* Work to complete *
Looking at the data below, how many lines include the word "Alexandrowka"? Respond with the number only.
—————
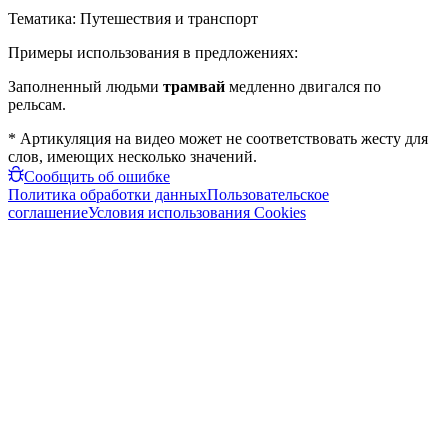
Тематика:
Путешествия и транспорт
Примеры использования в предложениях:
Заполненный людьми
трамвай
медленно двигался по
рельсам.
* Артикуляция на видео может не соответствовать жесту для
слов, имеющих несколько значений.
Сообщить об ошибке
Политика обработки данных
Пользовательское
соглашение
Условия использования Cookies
—————
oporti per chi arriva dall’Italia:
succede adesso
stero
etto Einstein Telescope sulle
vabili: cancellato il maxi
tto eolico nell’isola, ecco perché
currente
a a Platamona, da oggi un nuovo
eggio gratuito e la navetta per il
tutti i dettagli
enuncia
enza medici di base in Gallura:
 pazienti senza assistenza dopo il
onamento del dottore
—————
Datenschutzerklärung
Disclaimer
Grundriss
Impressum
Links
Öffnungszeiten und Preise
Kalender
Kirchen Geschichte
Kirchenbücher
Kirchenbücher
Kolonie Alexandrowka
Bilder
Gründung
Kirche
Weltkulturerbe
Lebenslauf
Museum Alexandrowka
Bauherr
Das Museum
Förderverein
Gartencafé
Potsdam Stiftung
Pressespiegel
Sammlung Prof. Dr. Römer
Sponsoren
—————
* Solution below *
2